An executable lexer of PFCS.
This is a simple lexer for the PFCS lexical grammar. Efficiency is not the primary focus for now; correctness and simplicity are. In the future, we may optimize this lexer, or we may use APT to do so.
Note that the lexical grammar for PFCS consists of a subset of ASCII characters that is also a subset of Unicode characters that UTF-8 encodes in a single byte. However, some of this lexer code is written to support the possibility of future concrete syntax that is UTF-8 encoded as multiple bytes. Hence the references to "Unicode characters".
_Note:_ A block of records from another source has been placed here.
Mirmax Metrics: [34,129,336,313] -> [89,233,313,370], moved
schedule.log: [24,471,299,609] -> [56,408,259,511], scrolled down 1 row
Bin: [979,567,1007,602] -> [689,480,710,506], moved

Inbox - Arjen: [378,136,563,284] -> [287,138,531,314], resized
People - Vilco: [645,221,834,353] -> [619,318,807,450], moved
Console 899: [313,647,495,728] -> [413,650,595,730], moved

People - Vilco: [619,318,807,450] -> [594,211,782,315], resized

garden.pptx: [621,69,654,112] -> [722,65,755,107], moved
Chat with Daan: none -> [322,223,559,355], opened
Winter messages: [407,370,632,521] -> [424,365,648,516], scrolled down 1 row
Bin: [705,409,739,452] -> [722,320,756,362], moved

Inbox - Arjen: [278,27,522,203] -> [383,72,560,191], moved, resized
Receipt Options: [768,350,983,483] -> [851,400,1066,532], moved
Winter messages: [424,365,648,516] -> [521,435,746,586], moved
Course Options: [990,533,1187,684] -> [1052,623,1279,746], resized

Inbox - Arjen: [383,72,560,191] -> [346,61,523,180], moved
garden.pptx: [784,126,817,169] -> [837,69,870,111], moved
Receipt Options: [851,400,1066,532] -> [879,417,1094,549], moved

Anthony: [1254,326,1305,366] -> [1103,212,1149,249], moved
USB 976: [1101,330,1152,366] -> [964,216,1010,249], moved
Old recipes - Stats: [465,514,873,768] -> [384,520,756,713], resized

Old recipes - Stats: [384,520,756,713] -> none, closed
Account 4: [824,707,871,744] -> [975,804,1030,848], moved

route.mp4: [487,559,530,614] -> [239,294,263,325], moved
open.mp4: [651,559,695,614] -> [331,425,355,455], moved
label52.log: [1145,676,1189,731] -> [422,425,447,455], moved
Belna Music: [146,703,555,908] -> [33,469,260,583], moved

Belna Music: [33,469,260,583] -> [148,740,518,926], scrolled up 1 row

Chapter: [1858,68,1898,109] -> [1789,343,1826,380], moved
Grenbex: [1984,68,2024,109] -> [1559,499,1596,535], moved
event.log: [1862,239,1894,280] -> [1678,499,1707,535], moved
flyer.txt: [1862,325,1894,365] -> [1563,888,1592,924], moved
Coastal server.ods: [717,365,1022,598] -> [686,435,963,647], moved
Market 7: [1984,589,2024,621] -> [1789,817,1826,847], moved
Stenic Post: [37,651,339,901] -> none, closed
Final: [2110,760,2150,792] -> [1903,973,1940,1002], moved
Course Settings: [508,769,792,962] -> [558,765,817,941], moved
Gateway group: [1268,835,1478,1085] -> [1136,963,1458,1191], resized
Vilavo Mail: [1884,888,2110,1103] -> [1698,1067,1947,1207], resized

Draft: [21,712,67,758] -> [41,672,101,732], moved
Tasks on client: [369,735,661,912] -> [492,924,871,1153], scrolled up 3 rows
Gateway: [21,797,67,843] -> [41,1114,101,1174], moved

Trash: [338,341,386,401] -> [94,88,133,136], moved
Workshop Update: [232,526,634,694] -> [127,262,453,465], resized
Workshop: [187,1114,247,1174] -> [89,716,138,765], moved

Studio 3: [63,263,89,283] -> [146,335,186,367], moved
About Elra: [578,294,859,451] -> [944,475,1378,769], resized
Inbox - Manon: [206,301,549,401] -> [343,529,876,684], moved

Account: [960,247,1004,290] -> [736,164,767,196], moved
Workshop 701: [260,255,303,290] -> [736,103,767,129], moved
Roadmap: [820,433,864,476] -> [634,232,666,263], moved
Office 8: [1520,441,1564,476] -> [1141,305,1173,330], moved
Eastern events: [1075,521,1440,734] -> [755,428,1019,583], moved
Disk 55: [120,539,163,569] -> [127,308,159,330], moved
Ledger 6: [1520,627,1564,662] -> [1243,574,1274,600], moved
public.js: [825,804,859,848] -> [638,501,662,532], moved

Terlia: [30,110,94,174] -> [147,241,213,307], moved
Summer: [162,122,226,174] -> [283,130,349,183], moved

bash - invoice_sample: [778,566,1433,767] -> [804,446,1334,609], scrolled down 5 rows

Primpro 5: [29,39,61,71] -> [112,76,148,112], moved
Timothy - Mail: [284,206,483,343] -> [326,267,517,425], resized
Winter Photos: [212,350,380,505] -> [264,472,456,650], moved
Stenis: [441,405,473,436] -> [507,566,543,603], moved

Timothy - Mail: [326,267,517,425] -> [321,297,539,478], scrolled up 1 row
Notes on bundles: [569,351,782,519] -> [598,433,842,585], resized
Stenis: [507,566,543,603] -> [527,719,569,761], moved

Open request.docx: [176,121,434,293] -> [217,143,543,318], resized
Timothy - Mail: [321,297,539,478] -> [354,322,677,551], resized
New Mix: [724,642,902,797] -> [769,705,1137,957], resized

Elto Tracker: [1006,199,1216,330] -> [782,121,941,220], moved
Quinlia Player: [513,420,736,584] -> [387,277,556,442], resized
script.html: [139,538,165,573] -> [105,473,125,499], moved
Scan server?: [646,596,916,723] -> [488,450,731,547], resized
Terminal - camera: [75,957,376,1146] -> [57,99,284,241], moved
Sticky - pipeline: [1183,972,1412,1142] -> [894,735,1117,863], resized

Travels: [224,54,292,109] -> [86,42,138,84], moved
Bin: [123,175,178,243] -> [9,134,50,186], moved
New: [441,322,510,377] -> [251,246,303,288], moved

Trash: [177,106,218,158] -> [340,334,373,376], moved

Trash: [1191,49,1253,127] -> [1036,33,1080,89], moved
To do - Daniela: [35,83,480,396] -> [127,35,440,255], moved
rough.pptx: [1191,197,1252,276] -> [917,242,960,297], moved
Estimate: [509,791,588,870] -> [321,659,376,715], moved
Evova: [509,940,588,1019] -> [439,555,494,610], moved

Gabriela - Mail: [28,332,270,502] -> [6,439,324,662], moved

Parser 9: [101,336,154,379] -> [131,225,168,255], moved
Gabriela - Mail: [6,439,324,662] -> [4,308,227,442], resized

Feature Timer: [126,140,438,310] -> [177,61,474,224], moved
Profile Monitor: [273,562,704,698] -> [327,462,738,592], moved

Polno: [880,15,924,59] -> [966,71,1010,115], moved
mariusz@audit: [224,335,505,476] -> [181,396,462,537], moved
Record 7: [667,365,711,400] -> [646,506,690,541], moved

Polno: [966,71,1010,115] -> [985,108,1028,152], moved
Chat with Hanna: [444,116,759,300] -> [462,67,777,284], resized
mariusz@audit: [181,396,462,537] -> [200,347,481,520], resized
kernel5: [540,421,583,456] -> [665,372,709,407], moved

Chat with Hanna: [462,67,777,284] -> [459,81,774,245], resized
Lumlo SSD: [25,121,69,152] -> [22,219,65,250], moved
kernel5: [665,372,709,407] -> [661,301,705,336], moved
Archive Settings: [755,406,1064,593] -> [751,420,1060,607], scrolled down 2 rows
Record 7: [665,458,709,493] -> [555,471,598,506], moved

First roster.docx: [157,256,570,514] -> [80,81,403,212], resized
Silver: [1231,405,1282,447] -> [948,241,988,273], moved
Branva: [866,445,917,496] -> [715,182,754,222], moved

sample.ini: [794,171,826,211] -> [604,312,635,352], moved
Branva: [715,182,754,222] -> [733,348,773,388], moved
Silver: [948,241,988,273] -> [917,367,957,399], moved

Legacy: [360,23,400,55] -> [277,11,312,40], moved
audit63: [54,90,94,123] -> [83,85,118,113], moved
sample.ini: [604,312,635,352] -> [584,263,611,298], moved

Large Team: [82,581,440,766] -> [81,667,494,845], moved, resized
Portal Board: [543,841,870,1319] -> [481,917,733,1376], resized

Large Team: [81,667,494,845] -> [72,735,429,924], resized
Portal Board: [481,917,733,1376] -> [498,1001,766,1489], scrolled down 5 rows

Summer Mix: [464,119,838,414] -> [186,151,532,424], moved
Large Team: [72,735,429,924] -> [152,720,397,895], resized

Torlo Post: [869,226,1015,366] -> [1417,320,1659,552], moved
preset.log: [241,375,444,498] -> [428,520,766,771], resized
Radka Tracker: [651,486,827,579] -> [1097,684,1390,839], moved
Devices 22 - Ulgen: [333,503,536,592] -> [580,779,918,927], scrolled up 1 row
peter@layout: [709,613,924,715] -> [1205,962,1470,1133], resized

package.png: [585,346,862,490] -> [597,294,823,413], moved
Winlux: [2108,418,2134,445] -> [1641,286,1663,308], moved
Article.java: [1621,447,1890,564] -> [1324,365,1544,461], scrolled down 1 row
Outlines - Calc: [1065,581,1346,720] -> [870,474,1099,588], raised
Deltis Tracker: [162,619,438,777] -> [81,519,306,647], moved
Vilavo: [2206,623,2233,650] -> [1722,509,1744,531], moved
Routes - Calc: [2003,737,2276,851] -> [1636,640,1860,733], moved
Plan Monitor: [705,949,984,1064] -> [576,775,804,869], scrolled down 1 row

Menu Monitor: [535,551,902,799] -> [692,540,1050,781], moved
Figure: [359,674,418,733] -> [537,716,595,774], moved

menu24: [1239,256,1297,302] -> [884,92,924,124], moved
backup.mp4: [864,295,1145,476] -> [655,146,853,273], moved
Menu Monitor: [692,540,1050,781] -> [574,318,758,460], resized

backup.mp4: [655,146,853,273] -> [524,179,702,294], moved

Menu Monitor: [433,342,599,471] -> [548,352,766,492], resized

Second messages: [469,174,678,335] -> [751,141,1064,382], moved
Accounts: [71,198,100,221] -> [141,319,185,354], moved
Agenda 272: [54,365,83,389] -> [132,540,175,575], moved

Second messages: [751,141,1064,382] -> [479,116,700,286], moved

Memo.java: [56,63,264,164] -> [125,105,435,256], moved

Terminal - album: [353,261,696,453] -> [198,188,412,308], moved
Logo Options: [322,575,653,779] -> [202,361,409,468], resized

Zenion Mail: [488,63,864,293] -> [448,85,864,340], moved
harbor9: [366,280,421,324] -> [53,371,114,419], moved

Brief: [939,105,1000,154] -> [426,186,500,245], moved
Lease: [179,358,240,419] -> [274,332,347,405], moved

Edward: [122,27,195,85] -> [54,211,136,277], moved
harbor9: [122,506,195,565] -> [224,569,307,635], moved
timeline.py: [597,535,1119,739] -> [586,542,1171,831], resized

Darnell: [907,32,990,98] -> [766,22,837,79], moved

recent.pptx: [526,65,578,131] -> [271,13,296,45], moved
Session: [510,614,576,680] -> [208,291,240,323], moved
The lexer consists of a collection of lexing functions, each of which takes a list of natural numbers as input, which represents the Unicode codepoints of characters that remain to lex in the PFCS definition being lexed. Each function returns two results: the first result is either an error or an ABNF tree (or list of trees) for the recognized lexeme(s); the second result is the remaining list of natural numbers after the lexeme. While from a conceptual point of view it would be better for all these lexing functions to return a single result that is either an error or a pair consisting of an ABNF tree or tree list plus remaining inputs, by returning two results we make the execution more efficient by avoiding constructing and deconstructing the pair.
Some of the code of this lexer is generated via the parser generation tools in the ABNF library (where `parser' in that context refers to the general idea of recognizing and structuring strings in a formal language, which also describes what PFCS lexing does). Other code is written by hand, due to limitations in the aforementioned parser generation tools, such as the efficiency of the generated code.